▸ **Provided entries**
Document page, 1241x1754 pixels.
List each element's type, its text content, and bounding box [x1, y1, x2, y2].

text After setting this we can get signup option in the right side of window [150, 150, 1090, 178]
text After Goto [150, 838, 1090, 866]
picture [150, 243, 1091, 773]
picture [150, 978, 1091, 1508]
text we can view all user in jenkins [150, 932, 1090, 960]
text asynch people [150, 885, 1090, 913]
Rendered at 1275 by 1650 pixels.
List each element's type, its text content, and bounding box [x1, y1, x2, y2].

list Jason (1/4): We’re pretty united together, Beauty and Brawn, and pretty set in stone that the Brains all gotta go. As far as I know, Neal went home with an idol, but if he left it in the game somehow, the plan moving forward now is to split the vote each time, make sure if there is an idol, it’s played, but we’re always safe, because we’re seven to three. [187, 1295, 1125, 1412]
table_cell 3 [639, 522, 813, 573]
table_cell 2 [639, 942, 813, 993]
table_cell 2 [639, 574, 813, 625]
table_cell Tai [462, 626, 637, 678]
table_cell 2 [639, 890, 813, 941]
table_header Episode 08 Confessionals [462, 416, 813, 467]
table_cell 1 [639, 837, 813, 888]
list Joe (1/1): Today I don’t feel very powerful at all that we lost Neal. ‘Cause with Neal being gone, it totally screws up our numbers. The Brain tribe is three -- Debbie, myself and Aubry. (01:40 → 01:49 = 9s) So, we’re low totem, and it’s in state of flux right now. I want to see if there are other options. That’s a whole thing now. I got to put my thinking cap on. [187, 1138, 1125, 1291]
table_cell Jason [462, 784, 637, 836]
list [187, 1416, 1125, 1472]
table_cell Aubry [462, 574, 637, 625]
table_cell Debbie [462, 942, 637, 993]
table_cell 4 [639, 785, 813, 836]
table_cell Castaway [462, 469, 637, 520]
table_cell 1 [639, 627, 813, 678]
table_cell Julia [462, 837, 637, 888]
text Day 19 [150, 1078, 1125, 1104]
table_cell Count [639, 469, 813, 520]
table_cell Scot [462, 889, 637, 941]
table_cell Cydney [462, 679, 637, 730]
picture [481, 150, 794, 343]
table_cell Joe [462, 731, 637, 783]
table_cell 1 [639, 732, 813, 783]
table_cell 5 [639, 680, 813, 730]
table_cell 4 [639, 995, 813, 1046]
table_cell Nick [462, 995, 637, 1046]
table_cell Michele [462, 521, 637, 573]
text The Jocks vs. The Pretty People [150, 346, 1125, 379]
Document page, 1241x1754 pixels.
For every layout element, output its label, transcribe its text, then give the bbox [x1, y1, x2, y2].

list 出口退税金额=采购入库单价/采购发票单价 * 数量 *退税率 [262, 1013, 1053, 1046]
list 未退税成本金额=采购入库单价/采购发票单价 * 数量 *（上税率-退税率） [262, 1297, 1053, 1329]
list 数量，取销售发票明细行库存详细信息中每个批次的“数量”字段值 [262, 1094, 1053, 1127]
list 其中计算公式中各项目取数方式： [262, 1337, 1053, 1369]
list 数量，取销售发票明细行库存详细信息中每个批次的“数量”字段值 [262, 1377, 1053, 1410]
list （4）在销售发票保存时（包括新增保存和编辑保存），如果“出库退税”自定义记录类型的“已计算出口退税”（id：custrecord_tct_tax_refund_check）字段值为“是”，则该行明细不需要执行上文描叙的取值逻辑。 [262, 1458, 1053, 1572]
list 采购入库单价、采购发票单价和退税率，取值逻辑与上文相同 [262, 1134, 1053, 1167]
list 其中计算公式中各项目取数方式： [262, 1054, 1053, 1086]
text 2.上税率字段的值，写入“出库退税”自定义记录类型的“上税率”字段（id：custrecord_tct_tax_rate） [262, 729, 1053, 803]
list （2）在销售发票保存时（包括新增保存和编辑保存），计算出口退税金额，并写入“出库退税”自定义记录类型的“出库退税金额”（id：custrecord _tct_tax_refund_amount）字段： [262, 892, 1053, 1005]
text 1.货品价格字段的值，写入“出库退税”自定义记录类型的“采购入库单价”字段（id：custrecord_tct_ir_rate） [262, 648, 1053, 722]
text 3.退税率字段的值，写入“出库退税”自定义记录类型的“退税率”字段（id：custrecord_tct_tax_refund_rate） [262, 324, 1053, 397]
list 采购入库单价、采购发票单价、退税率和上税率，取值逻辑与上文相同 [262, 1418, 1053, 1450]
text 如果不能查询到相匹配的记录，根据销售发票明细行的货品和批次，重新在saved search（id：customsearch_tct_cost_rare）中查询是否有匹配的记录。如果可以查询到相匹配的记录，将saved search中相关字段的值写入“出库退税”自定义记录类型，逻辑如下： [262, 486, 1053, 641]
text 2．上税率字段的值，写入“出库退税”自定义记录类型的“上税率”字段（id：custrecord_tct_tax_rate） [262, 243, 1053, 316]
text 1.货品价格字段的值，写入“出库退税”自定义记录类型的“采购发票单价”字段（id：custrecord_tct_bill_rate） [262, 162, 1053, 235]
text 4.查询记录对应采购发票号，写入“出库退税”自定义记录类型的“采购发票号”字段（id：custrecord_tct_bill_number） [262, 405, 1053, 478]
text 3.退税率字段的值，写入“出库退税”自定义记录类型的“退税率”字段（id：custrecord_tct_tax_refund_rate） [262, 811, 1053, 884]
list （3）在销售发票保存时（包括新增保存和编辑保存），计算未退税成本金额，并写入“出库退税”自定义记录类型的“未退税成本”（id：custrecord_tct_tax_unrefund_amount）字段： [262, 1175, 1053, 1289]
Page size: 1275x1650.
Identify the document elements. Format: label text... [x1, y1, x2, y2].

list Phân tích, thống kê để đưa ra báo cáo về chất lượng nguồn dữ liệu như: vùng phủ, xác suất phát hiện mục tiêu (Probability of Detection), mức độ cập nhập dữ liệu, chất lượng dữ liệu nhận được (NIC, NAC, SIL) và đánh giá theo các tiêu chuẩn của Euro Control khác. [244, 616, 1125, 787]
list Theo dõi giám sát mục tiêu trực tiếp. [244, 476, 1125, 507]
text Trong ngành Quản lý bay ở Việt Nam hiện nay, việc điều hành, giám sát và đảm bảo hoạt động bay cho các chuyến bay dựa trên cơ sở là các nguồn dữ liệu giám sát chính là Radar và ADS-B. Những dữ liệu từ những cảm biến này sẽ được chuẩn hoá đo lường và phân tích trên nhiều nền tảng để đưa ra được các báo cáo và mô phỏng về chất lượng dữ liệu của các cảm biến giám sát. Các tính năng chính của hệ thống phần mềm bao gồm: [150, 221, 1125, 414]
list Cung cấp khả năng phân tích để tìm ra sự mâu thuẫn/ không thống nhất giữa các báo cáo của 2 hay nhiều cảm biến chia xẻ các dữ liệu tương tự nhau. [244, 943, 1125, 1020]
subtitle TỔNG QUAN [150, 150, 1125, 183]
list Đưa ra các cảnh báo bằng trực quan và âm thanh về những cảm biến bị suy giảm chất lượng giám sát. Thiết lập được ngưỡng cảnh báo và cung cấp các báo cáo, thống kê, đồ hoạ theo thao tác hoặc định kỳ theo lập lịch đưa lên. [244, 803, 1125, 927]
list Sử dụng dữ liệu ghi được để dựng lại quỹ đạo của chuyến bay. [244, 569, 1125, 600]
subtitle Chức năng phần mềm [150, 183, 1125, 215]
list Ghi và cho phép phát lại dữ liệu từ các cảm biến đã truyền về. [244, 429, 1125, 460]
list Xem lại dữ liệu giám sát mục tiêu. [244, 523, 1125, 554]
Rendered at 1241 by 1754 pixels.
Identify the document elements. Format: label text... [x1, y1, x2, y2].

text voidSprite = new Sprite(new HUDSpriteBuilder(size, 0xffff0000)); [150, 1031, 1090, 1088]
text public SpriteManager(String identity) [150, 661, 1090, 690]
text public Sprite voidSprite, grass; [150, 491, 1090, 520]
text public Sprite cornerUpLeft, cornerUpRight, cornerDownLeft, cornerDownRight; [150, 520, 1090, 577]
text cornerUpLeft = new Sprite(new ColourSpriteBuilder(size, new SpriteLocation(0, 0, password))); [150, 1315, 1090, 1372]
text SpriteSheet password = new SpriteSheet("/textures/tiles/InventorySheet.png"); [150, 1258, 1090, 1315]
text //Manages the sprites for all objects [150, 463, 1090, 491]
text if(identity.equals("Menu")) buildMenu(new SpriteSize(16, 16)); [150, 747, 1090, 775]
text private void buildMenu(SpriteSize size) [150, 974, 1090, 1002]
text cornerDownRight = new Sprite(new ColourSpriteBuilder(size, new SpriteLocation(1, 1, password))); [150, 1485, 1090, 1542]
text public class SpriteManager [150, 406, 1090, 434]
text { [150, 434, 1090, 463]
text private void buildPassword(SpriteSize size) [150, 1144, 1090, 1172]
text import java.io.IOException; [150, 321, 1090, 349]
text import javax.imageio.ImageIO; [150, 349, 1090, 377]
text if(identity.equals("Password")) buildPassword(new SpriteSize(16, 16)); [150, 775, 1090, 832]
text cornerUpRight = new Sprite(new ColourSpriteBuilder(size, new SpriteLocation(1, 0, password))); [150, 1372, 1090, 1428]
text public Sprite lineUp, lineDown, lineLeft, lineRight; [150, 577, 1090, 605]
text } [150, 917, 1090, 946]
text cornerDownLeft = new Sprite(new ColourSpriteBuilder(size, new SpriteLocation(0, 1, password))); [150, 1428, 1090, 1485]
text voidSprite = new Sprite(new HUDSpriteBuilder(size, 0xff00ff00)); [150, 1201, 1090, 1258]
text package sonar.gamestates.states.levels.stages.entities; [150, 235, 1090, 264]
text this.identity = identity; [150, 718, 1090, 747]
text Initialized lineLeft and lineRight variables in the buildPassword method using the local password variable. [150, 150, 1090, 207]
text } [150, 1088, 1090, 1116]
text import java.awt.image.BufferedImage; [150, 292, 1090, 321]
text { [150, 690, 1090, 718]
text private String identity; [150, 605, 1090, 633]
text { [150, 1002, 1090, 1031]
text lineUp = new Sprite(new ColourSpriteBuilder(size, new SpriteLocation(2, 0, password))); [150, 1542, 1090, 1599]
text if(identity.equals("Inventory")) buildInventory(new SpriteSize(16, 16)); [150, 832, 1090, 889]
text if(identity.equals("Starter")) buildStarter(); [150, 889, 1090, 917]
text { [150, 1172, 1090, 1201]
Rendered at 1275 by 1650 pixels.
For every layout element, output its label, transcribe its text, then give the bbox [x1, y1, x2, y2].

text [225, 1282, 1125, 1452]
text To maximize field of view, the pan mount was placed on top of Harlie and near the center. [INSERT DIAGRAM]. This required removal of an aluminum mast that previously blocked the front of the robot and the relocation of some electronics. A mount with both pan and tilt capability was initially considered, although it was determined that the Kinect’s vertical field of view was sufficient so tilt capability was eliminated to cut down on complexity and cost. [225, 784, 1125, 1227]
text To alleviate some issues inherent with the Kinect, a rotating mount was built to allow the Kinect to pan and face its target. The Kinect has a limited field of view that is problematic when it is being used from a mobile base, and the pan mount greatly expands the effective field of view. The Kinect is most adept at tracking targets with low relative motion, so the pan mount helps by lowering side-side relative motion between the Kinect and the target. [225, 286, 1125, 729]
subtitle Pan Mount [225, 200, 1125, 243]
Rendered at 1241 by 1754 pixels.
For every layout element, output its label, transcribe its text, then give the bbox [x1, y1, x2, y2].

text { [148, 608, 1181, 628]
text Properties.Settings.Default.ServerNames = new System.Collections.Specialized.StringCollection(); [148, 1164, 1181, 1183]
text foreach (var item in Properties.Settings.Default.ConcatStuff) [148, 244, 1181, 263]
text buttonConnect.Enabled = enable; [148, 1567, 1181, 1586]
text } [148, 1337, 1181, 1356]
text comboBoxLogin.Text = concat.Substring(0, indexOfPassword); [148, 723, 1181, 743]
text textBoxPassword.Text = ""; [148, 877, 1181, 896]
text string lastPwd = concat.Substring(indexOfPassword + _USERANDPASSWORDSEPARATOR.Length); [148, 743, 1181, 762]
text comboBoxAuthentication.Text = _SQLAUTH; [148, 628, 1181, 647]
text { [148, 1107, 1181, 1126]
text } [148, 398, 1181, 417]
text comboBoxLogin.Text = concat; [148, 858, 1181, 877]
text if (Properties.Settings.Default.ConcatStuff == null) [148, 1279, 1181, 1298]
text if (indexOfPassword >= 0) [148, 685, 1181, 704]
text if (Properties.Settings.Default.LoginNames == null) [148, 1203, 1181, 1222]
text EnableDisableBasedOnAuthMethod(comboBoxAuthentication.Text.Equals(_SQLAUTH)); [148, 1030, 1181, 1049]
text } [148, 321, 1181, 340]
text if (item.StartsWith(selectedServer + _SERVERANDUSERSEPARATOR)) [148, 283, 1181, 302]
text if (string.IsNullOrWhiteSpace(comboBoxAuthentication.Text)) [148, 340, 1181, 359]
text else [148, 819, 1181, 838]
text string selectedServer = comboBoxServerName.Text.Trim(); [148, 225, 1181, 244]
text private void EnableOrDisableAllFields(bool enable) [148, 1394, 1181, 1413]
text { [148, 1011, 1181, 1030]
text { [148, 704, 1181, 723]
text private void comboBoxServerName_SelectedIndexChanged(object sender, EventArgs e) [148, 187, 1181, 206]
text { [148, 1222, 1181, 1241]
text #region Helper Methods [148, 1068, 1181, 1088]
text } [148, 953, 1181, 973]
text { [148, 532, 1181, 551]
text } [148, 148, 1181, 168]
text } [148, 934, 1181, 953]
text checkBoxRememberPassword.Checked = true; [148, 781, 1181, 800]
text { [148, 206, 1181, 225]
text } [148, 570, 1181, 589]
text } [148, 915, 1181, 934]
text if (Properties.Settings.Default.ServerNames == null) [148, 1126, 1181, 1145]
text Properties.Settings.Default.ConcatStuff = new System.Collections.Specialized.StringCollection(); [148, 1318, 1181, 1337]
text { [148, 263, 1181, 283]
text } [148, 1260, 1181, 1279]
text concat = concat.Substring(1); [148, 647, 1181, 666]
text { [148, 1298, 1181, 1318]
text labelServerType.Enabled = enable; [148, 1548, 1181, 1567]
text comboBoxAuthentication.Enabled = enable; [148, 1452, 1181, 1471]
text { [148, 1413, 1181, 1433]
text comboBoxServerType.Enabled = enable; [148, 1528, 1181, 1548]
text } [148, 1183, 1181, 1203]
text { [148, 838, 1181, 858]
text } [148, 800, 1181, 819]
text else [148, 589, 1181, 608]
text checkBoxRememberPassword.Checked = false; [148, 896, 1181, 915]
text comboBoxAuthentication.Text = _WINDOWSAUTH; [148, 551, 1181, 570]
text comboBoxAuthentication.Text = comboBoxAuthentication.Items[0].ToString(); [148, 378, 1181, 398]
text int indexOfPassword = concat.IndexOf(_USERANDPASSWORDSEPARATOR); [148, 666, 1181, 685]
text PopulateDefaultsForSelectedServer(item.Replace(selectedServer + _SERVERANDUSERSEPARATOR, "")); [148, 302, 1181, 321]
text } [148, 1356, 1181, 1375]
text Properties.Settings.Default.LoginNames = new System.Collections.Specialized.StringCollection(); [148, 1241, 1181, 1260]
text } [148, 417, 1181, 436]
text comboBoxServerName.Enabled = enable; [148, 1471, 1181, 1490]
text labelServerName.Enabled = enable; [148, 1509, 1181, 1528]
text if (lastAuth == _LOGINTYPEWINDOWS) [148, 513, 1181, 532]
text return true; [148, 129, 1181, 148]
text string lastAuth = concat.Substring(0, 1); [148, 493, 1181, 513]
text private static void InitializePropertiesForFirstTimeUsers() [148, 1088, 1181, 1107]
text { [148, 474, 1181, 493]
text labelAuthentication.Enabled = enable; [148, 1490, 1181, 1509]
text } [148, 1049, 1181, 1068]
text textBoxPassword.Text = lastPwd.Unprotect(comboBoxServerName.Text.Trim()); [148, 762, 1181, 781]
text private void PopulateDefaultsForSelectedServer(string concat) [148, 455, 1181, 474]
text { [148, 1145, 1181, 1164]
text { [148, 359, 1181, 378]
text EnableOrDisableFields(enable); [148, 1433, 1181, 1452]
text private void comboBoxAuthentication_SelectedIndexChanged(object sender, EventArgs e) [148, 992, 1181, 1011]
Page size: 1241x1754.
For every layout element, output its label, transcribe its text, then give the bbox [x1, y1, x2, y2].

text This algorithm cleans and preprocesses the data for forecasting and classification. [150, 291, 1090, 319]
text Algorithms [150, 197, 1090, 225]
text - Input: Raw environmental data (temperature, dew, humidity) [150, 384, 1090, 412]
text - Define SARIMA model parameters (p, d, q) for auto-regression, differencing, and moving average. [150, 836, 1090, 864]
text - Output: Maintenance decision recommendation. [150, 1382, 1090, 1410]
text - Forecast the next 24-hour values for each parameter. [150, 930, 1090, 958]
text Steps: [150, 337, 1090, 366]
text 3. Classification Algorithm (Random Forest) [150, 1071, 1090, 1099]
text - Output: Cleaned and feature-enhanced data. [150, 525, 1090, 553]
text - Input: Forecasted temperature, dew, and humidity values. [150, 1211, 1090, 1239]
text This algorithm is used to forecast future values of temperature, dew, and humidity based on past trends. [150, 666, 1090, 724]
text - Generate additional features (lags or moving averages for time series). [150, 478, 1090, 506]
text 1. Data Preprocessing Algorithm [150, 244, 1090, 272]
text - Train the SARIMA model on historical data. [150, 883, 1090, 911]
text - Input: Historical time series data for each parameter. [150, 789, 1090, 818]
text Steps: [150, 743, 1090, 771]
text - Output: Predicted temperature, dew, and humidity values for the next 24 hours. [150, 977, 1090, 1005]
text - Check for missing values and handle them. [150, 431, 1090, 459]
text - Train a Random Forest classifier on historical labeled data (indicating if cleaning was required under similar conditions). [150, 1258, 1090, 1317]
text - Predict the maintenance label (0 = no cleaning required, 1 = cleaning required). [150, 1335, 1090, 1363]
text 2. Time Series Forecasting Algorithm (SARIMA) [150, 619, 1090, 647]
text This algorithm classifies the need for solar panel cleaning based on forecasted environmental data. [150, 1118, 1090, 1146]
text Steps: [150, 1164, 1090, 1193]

▸ **Task item**
Each line above with the word "SpriteLocation" needs to be copied.

▸ **Written response**
text cornerUpLeft = new Sprite(new ColourSpriteBuilder(size, new SpriteLocation(0, 0, password))); [150, 1315, 1090, 1372]
text cornerDownRight = new Sprite(new ColourSpriteBuilder(size, new SpriteLocation(1, 1, password))); [150, 1485, 1090, 1542]
text cornerUpRight = new Sprite(new ColourSpriteBuilder(size, new SpriteLocation(1, 0, password))); [150, 1372, 1090, 1428]
text cornerDownLeft = new Sprite(new ColourSpriteBuilder(size, new SpriteLocation(0, 1, password))); [150, 1428, 1090, 1485]
text lineUp = new Sprite(new ColourSpriteBuilder(size, new SpriteLocation(2, 0, password))); [150, 1542, 1090, 1599]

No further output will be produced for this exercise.